◆ PROBLEM STATEMENT
Revise the data below so that each occurrence of "Return masks as SVG" becomes "Provide the outlines as SVG paths", leaving every other character unchanged.

◆ RECORDS SHOWN
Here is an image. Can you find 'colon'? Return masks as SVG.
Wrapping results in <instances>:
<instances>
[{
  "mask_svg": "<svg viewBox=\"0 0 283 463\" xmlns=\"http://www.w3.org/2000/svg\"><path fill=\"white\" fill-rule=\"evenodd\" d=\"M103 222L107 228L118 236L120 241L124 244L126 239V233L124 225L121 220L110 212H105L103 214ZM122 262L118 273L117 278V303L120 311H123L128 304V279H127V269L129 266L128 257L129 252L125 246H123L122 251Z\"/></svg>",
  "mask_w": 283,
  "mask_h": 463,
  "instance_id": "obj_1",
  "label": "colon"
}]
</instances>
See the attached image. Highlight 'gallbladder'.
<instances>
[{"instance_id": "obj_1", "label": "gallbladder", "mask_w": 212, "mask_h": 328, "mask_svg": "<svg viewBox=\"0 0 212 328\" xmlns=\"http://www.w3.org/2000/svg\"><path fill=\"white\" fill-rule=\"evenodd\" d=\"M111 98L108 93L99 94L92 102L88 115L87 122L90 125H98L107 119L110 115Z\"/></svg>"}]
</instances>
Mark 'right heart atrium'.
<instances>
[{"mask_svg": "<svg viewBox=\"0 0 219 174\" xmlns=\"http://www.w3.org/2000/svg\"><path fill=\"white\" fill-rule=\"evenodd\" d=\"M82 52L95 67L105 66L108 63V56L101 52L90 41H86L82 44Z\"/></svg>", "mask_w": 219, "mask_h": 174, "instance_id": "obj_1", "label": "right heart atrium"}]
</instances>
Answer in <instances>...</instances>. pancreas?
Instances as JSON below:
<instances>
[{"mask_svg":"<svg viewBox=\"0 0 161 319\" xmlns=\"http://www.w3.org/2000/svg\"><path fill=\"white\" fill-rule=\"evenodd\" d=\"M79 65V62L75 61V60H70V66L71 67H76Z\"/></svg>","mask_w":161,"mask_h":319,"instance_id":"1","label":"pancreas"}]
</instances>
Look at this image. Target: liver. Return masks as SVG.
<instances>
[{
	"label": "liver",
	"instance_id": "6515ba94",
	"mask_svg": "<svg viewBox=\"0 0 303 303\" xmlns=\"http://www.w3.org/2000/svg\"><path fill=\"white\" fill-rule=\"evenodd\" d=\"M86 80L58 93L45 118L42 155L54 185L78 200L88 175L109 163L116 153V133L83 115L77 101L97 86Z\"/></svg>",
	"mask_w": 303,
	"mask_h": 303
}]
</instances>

◆ ANSWER BELOW
Here is an image. Can you find 'colon'? Provide the outlines as SVG paths.
Wrapping results in <instances>:
<instances>
[{
  "mask_svg": "<svg viewBox=\"0 0 283 463\" xmlns=\"http://www.w3.org/2000/svg\"><path fill=\"white\" fill-rule=\"evenodd\" d=\"M103 222L107 228L118 236L120 241L124 244L126 239V233L124 225L121 220L110 212H105L103 214ZM122 262L118 273L117 278V303L120 311H123L128 304V279H127V269L129 266L128 257L129 252L125 246H123L122 251Z\"/></svg>",
  "mask_w": 283,
  "mask_h": 463,
  "instance_id": "obj_1",
  "label": "colon"
}]
</instances>
See the attached image. Highlight 'gallbladder'.
<instances>
[{"instance_id": "obj_1", "label": "gallbladder", "mask_w": 212, "mask_h": 328, "mask_svg": "<svg viewBox=\"0 0 212 328\" xmlns=\"http://www.w3.org/2000/svg\"><path fill=\"white\" fill-rule=\"evenodd\" d=\"M111 98L108 93L99 94L92 102L88 115L87 122L90 125H98L107 119L110 115Z\"/></svg>"}]
</instances>
Mark 'right heart atrium'.
<instances>
[{"mask_svg": "<svg viewBox=\"0 0 219 174\" xmlns=\"http://www.w3.org/2000/svg\"><path fill=\"white\" fill-rule=\"evenodd\" d=\"M82 52L95 67L105 66L108 63V56L101 52L90 41H86L82 44Z\"/></svg>", "mask_w": 219, "mask_h": 174, "instance_id": "obj_1", "label": "right heart atrium"}]
</instances>
Answer in <instances>...</instances>. pancreas?
Instances as JSON below:
<instances>
[{"mask_svg":"<svg viewBox=\"0 0 161 319\" xmlns=\"http://www.w3.org/2000/svg\"><path fill=\"white\" fill-rule=\"evenodd\" d=\"M79 65V62L75 61V60H70V66L71 67H76Z\"/></svg>","mask_w":161,"mask_h":319,"instance_id":"1","label":"pancreas"}]
</instances>
Look at this image. Target: liver. Provide the outlines as SVG paths.
<instances>
[{
	"label": "liver",
	"instance_id": "6515ba94",
	"mask_svg": "<svg viewBox=\"0 0 303 303\" xmlns=\"http://www.w3.org/2000/svg\"><path fill=\"white\" fill-rule=\"evenodd\" d=\"M86 80L58 93L45 118L42 155L54 185L78 200L88 175L109 163L116 153V133L83 115L77 101L97 86Z\"/></svg>",
	"mask_w": 303,
	"mask_h": 303
}]
</instances>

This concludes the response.